Les Amis de Spirou : Sur le groupe « Les Amis de Spirou », votre album déchaîne les passions, entre les lecteurs qui apprécient votre trait et votre humour, et ceux qui s’insurgent de voir leur héros repris par un dessinateur au trait si éloigné de leur référence (en général le Spirou de Franquin). Est-ce que ces jugements de valeur vous touchent ? Quel rapport entretenez-vous avec le travail de vos prédécesseurs ?

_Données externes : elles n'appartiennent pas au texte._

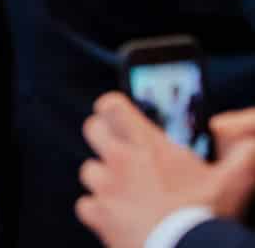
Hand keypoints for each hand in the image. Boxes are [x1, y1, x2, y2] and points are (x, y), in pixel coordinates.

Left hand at [76, 93, 254, 247]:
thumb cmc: (204, 215)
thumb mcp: (229, 184)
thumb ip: (241, 160)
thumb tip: (252, 145)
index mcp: (148, 146)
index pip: (112, 106)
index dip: (112, 108)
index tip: (118, 116)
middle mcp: (121, 160)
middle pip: (93, 129)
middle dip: (102, 136)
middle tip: (120, 150)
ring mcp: (106, 186)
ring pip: (90, 170)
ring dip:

Libon : C’est quelque chose que je mets de côté (parce que sinon autant tout arrêter), mais je comprends tout à fait que ça râle, c’est le jeu !
Pour ma part, même si j’ai été (et que je suis encore) un gros consommateur de vieux livres/films/jeux/etc, je déteste la nostalgie, essayer de faire revivre une sorte d’âge d’or un peu abstrait. C’est séduisant mais c’est quelque chose que je trouve un peu vain, dans plein de domaines. Je n’ai surtout pas envie de regarder du côté de Franquin ou d’aller chercher des trucs dans des albums anciens, faire du vintage tout neuf : ça n’aurait aucun intérêt dans le cadre d’un « vu par », et je pense que je serai mort d’ennui au bout de trois pages (ce qui n’est pas mon but dans la vie).
Après, on peut aimer ou pas la façon de raconter ou de dessiner d’un auteur, mais quoi qu’il arrive j’ai bien peur que Franquin soit définitivement indisponible pour de nouveaux albums…

Les Amis de Spirou : Plus généralement, cet album sonne comme une déclaration d’amour à la bande dessinée franco-belge. Êtes-vous vous-même un grand lecteur de bande dessinée ?

Libon : Je l’ai été ! Depuis que j’en fais, je n’en lis presque plus du tout. Ça a tendance à me parasiter. Si je lis un documentaire ou une autobio, ou un drame ou n’importe quoi, en fait, je vais me dire « mince, c’est ça qui est bien, ce que je devrais faire » et pareil pour à peu près tout ce que je lis en BD. C’est épuisant, je ne lis plus de BD !

Couverture du tome 3 des Cavaliers de l'apocadispe par Libon
Couverture du tome 3 des Cavaliers de l’apocadispe © Les Cavaliers de l’apocadispe – Libon – Dupuis

Les Amis de Spirou : On a l’impression à la lecture, que Jul et vous, vous êtes beaucoup amusé sur cet album : est-ce que c’est le cas ?

Libon : Oui c’est le cas ! Le scénario était vraiment rempli de scènes et de personnages super, ça donnait envie de dessiner !

Les Amis de Spirou : Avez-vous de nouveaux projets en préparation ?

Libon : Je suis en train de dessiner des nouvelles histoires pour le tome 4 des « Cavaliers de l’Apocadispe », et je continue « Tralaland » dans J’aime Lire Max et « un petit pas pour l’homme » dans Fluide.